AIM OF THE TASK =>
Please transcribe the data that follows exactly as given, leaving out every picture.

::::::

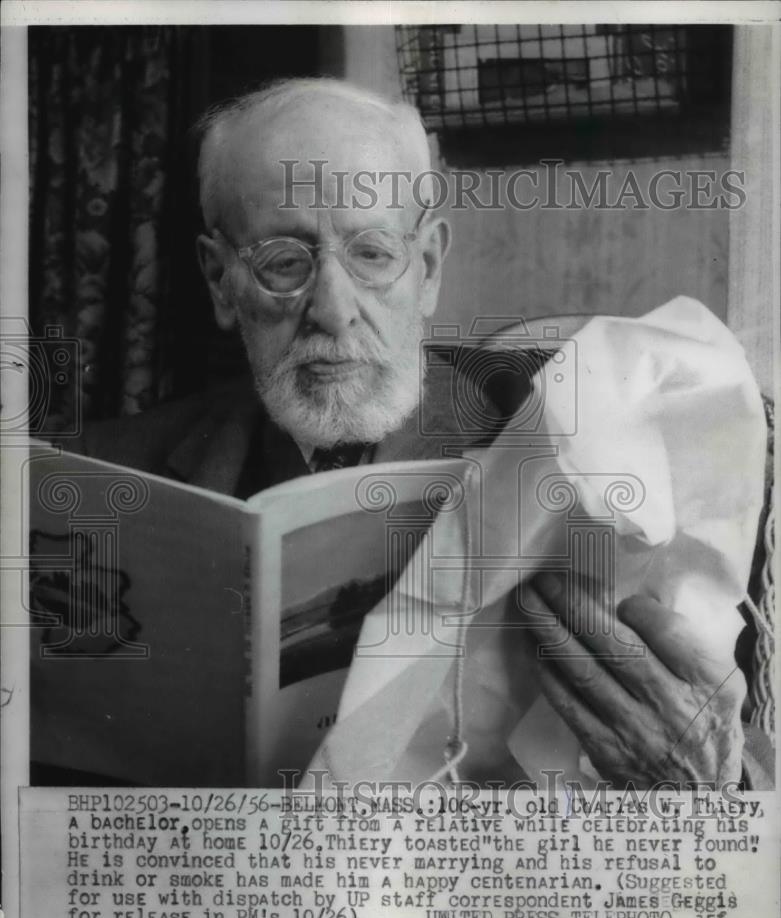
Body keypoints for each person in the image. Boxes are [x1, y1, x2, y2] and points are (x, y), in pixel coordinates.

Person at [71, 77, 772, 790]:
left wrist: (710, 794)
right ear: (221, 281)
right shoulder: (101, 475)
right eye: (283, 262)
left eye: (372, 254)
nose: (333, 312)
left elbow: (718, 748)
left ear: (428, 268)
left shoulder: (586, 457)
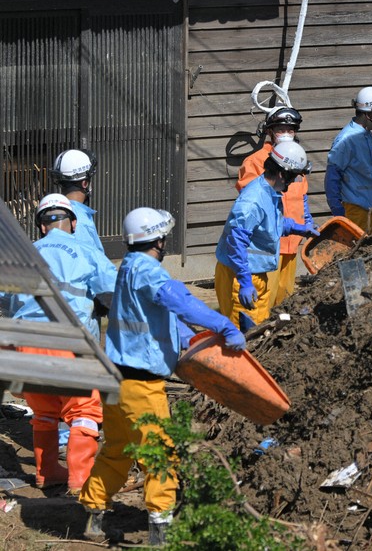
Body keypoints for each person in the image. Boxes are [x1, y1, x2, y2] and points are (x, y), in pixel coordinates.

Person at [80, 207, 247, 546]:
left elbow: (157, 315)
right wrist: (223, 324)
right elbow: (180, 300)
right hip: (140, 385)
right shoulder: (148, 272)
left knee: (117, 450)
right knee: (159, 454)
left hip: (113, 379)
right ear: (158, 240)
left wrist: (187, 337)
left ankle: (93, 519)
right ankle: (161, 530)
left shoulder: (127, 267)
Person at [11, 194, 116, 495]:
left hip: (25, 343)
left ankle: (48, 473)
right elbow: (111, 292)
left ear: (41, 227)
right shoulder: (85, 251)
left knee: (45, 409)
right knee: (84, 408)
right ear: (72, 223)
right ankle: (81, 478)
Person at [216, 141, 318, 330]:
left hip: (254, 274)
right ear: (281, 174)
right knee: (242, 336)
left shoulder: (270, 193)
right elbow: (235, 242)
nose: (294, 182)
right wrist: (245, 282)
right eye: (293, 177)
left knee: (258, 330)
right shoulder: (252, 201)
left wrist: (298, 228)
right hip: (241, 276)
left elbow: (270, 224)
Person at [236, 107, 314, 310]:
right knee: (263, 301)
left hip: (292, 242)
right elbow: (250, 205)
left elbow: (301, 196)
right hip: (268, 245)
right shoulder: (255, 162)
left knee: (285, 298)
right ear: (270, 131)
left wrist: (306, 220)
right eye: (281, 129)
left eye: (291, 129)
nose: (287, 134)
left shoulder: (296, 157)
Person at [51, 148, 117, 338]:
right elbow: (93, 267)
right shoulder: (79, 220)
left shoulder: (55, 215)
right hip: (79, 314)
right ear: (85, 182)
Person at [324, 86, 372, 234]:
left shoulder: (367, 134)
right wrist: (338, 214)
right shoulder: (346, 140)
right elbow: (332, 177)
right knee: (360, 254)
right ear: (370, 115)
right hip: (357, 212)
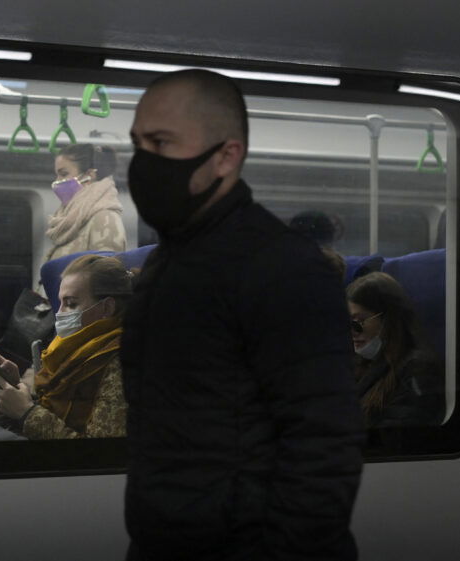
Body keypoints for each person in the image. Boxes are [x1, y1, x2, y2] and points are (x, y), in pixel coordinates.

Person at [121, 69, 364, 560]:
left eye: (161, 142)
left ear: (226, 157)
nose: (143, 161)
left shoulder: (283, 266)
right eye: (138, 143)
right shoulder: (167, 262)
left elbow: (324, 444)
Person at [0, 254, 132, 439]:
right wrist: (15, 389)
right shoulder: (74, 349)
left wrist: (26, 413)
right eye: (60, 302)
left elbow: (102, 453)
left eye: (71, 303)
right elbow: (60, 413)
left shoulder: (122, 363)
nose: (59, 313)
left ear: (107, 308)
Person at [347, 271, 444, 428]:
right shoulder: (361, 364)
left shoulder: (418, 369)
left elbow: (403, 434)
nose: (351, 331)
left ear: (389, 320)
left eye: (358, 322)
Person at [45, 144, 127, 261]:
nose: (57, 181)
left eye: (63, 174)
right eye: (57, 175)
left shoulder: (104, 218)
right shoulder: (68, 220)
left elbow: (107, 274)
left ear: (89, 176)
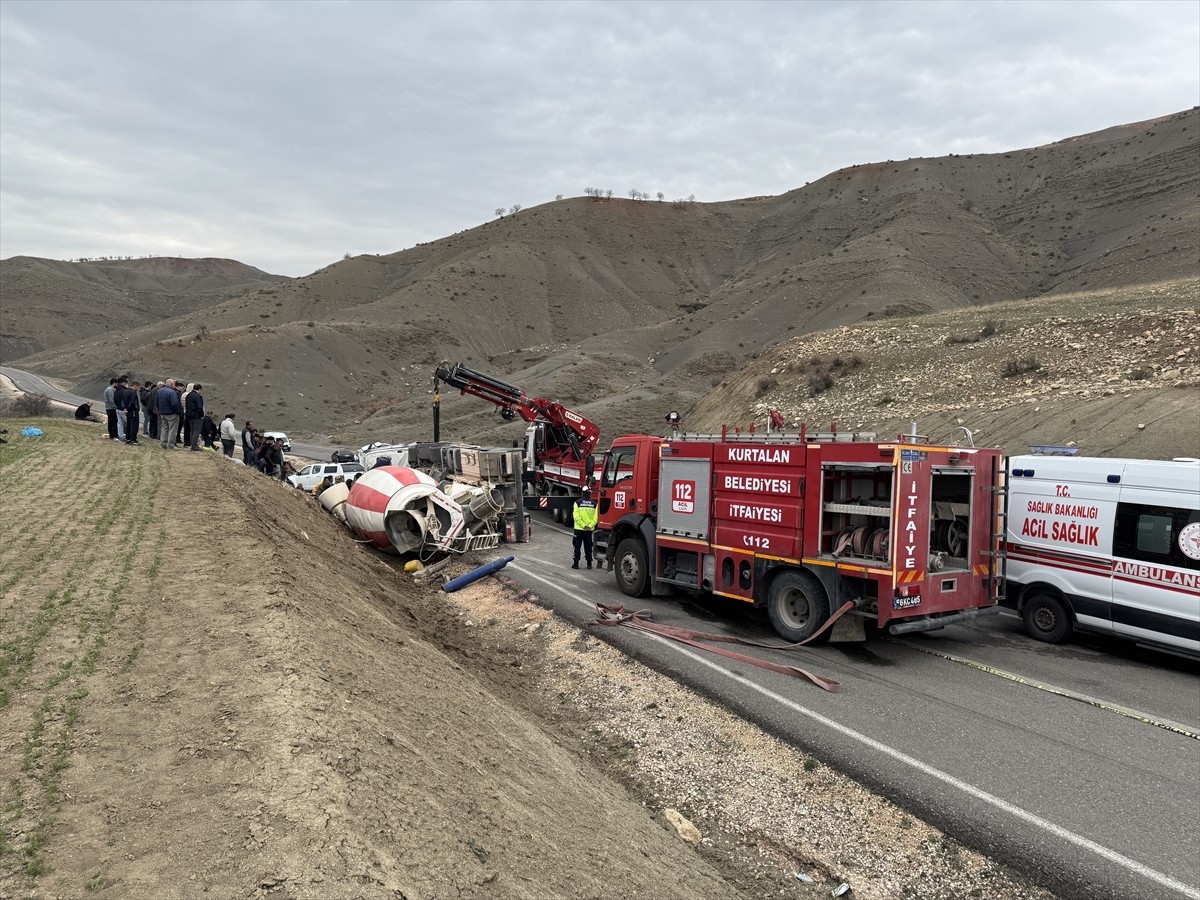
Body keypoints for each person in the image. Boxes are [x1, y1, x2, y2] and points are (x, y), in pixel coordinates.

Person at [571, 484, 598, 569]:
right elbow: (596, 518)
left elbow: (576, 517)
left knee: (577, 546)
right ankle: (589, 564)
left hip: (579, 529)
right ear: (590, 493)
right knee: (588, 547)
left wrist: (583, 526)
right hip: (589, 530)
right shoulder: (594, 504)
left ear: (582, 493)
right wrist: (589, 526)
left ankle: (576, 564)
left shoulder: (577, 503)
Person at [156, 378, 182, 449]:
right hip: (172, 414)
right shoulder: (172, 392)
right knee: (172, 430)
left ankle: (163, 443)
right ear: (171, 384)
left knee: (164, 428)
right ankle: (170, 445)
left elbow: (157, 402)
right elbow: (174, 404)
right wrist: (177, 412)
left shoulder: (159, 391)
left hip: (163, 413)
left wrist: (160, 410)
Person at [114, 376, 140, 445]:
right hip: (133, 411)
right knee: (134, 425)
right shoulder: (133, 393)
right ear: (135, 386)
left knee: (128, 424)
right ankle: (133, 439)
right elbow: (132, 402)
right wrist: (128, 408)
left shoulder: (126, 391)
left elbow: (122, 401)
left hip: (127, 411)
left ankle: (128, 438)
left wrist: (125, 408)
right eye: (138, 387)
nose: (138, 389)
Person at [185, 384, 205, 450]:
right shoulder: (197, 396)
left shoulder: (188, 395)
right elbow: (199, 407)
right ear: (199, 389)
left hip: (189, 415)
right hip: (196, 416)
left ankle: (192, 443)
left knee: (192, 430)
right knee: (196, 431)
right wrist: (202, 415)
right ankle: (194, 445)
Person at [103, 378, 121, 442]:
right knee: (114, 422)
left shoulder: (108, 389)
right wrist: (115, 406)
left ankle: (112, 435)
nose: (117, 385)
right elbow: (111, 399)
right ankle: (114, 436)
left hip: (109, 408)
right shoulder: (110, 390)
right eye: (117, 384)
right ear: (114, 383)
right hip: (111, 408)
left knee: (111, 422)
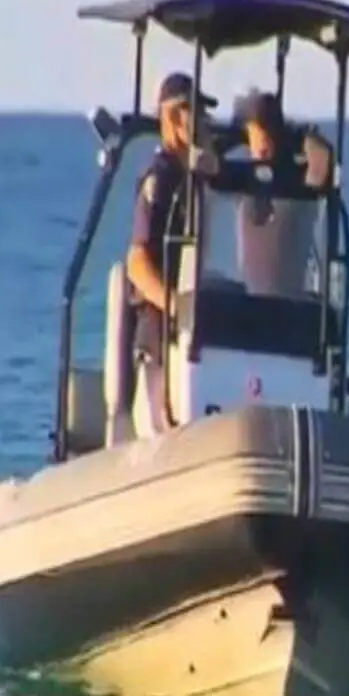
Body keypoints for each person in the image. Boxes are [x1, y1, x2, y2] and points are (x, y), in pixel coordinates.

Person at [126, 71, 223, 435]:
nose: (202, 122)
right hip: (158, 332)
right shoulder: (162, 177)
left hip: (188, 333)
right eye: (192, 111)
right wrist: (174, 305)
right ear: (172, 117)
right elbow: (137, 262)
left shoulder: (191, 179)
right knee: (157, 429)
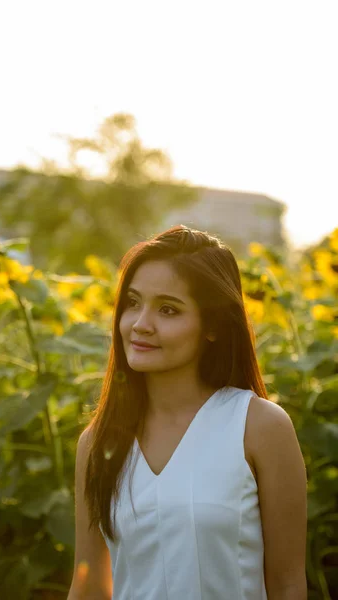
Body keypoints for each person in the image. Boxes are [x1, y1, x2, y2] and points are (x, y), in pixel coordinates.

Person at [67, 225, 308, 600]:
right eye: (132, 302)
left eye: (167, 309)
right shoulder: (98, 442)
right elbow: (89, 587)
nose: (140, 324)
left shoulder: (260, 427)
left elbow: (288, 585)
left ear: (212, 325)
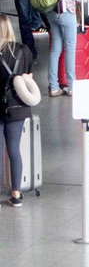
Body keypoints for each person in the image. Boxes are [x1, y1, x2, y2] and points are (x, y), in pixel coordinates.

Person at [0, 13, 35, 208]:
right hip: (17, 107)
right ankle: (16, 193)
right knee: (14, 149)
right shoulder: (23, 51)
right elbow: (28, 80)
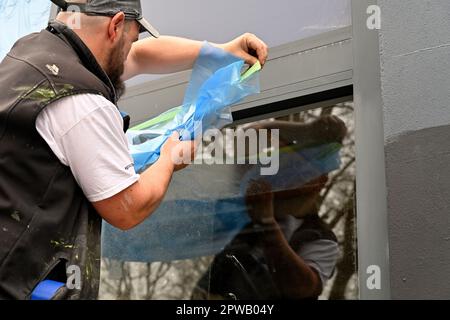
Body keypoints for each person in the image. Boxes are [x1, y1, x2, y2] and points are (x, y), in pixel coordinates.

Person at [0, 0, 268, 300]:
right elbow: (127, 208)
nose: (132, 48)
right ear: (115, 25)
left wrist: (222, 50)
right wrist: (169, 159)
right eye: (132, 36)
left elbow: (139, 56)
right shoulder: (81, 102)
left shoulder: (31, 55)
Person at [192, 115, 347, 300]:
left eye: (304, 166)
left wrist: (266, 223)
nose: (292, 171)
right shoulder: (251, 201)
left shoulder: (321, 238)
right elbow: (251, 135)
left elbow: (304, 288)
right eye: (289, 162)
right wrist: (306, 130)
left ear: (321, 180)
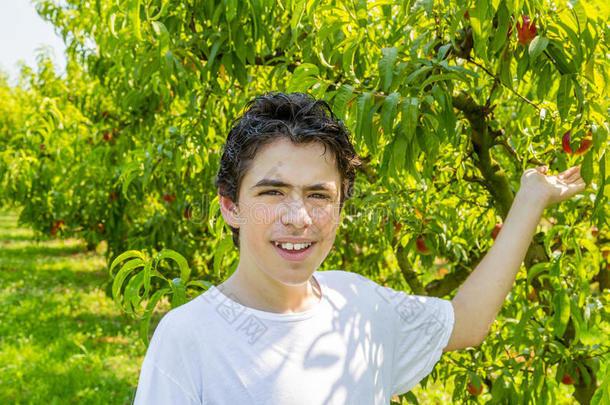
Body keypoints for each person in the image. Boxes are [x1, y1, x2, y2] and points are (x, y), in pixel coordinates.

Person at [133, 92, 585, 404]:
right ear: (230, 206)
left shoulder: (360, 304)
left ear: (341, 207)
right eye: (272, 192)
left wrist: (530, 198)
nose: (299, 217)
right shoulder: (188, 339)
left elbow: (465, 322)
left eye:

::::::

TASK SOLUTION =>
Body keypoints for each person in the image. Boxes are [x1, y1, x2, y2] and points are (x, y), in pixel coordinates.

Person at [71, 77, 772, 790]:
left wrist: (710, 794)
right ear: (221, 281)
right shoulder: (101, 475)
right eye: (283, 262)
left eye: (372, 254)
nose: (333, 312)
left elbow: (718, 748)
left ear: (428, 268)
left shoulder: (586, 457)
Body keypoints for each person in the image. Boxes are [x1, y1, x2, y2] and points are (x, y), in pixel coordinates.

Person at [80, 207, 247, 546]:
left elbow: (157, 315)
right wrist: (223, 324)
right elbow: (180, 300)
right hip: (140, 385)
right shoulder: (148, 272)
left knee: (117, 450)
right knee: (159, 454)
left hip: (113, 379)
right ear: (158, 240)
left wrist: (187, 337)
left ankle: (93, 519)
right ankle: (161, 530)
left shoulder: (127, 267)
Person at [11, 194, 116, 495]:
left hip: (25, 343)
left ankle: (48, 473)
right elbow: (111, 292)
left ear: (41, 227)
right shoulder: (85, 251)
left knee: (45, 409)
right knee: (84, 408)
right ear: (72, 223)
right ankle: (81, 478)
Person at [216, 141, 318, 330]:
left hip: (254, 274)
right ear: (281, 174)
right knee: (242, 336)
left shoulder: (270, 193)
right elbow: (235, 242)
nose: (294, 182)
right wrist: (245, 282)
right eye: (293, 177)
left knee: (258, 330)
right shoulder: (252, 201)
left wrist: (298, 228)
right hip: (241, 276)
left elbow: (270, 224)
Person at [236, 107, 314, 310]:
right knee: (263, 301)
left hip: (292, 242)
right elbow: (250, 205)
left elbow: (301, 196)
right hip: (268, 245)
right shoulder: (255, 162)
left knee: (285, 298)
right ear: (270, 131)
left wrist: (306, 220)
right eye: (281, 129)
left eye: (291, 129)
nose: (287, 134)
left shoulder: (296, 157)
Person at [51, 148, 117, 338]:
right elbow: (93, 267)
right shoulder: (79, 220)
left shoulder: (55, 215)
right hip: (79, 314)
right ear: (85, 182)
Person at [324, 86, 372, 234]:
left shoulder: (367, 134)
right wrist: (338, 214)
right shoulder: (346, 140)
right elbow: (332, 177)
right knee: (360, 254)
right ear: (370, 115)
right hip: (357, 212)
Body keypoints for each person in the image. Boxes are [x1, y1, x2, y2] and points are (x, y), in pixel coordinates.

Person at [121, 69, 364, 560]:
left eye: (161, 142)
left ear: (226, 157)
nose: (143, 161)
left shoulder: (283, 266)
right eye: (138, 143)
right shoulder: (167, 262)
left elbow: (324, 444)
Person at [0, 254, 132, 439]:
right wrist: (15, 389)
right shoulder: (74, 349)
left wrist: (26, 413)
right eye: (60, 302)
left elbow: (102, 453)
left eye: (71, 303)
right elbow: (60, 413)
left shoulder: (122, 363)
nose: (59, 313)
left ear: (107, 308)
Person at [347, 271, 444, 428]:
right shoulder: (361, 364)
left shoulder: (418, 369)
left elbow: (403, 434)
nose: (351, 331)
left ear: (389, 320)
left eye: (358, 322)
Person at [45, 144, 127, 261]:
nose: (57, 181)
left eye: (63, 174)
right eye: (57, 175)
left shoulder: (104, 218)
right shoulder: (68, 220)
left elbow: (107, 274)
left ear: (89, 176)
Body keypoints for each person in the image. Boxes are [x1, y1, x2, y2] and points are (x, y), in pixel coordinates.

Person at [571, 484, 598, 569]:
right elbow: (596, 518)
left elbow: (576, 517)
left knee: (577, 546)
right ankle: (589, 564)
left hip: (579, 529)
right ear: (590, 493)
right knee: (588, 547)
left wrist: (583, 526)
right hip: (589, 530)
right shoulder: (594, 504)
left ear: (582, 493)
right wrist: (589, 526)
left ankle: (576, 564)
left shoulder: (577, 503)
Person at [156, 378, 182, 449]:
right hip: (172, 414)
right shoulder: (172, 392)
right knee: (172, 430)
left ankle: (163, 443)
right ear: (171, 384)
left knee: (164, 428)
right ankle: (170, 445)
left elbow: (157, 402)
right elbow: (174, 404)
right wrist: (177, 412)
left shoulder: (159, 391)
left hip: (163, 413)
left wrist: (160, 410)
Person at [114, 376, 140, 445]:
right hip: (133, 411)
right knee: (134, 425)
right shoulder: (133, 393)
right ear: (135, 386)
left knee: (128, 424)
right ankle: (133, 439)
right elbow: (132, 402)
right wrist: (128, 408)
left shoulder: (126, 391)
left elbow: (122, 401)
left hip: (127, 411)
left ankle: (128, 438)
left wrist: (125, 408)
right eye: (138, 387)
nose: (138, 389)
Person at [185, 384, 205, 450]:
right shoulder: (197, 396)
left shoulder: (188, 395)
right elbow: (199, 407)
right ear: (199, 389)
left hip: (189, 415)
right hip: (196, 416)
left ankle: (192, 443)
left knee: (192, 430)
right knee: (196, 431)
right wrist: (202, 415)
right ankle: (194, 445)
Person at [103, 378, 121, 442]:
right knee: (114, 422)
left shoulder: (108, 389)
right wrist: (115, 406)
left ankle: (112, 435)
nose: (117, 385)
right elbow: (111, 399)
right ankle: (114, 436)
left hip: (109, 408)
right shoulder: (110, 390)
right eye: (117, 384)
right ear: (114, 383)
right hip: (111, 408)
left knee: (111, 422)
Body keypoints for each person in the image. Boxes are [x1, y1, x2, y2] and points are (x, y), in pixel coordinates.

Person at [126, 71, 223, 435]:
nose: (202, 122)
right hip: (158, 332)
right shoulder: (162, 177)
left hip: (188, 333)
right eye: (192, 111)
right wrist: (174, 305)
right ear: (172, 117)
right elbow: (137, 262)
left shoulder: (191, 179)
right knee: (157, 429)
Body keypoints for each person in the image. Boxes are [x1, y1, x2, y2] and points are (x, y), in pixel coordinates.

Person at [67, 225, 308, 600]:
right eye: (132, 302)
left eye: (167, 309)
right shoulder: (98, 442)
right elbow: (89, 587)
nose: (140, 324)
left shoulder: (260, 427)
left elbow: (288, 585)
left ear: (212, 325)
Body keypoints for each person in the image. Boxes are [x1, y1, x2, y2] and points are (x, y), in pixel coordinates.

Person at [0, 13, 35, 208]:
right hip: (17, 107)
right ankle: (16, 193)
right knee: (14, 149)
right shoulder: (23, 51)
right elbow: (28, 80)
Body keypoints for each person in the image. Boxes are [x1, y1, x2, y2] and points are (x, y), in pixel coordinates.

Person at [0, 0, 268, 300]:
right elbow: (127, 208)
nose: (132, 48)
right ear: (115, 25)
left wrist: (222, 50)
right wrist: (169, 159)
right eye: (132, 36)
left elbow: (139, 56)
right shoulder: (81, 102)
left shoulder: (31, 55)
Person at [192, 115, 347, 300]:
left eye: (304, 166)
left wrist: (266, 223)
nose: (292, 171)
right shoulder: (251, 201)
left shoulder: (321, 238)
right elbow: (251, 135)
left elbow: (304, 288)
right eye: (289, 162)
right wrist: (306, 130)
left ear: (321, 180)
Body keypoints for each person in the image. Boxes are [x1, y1, x2, y2] and points are (x, y), in pixel coordinates.

Person at [133, 92, 585, 404]:
right ear: (230, 206)
left shoulder: (360, 304)
left ear: (341, 207)
right eye: (272, 192)
left wrist: (530, 198)
nose: (299, 217)
right shoulder: (188, 339)
left elbow: (465, 322)
left eye:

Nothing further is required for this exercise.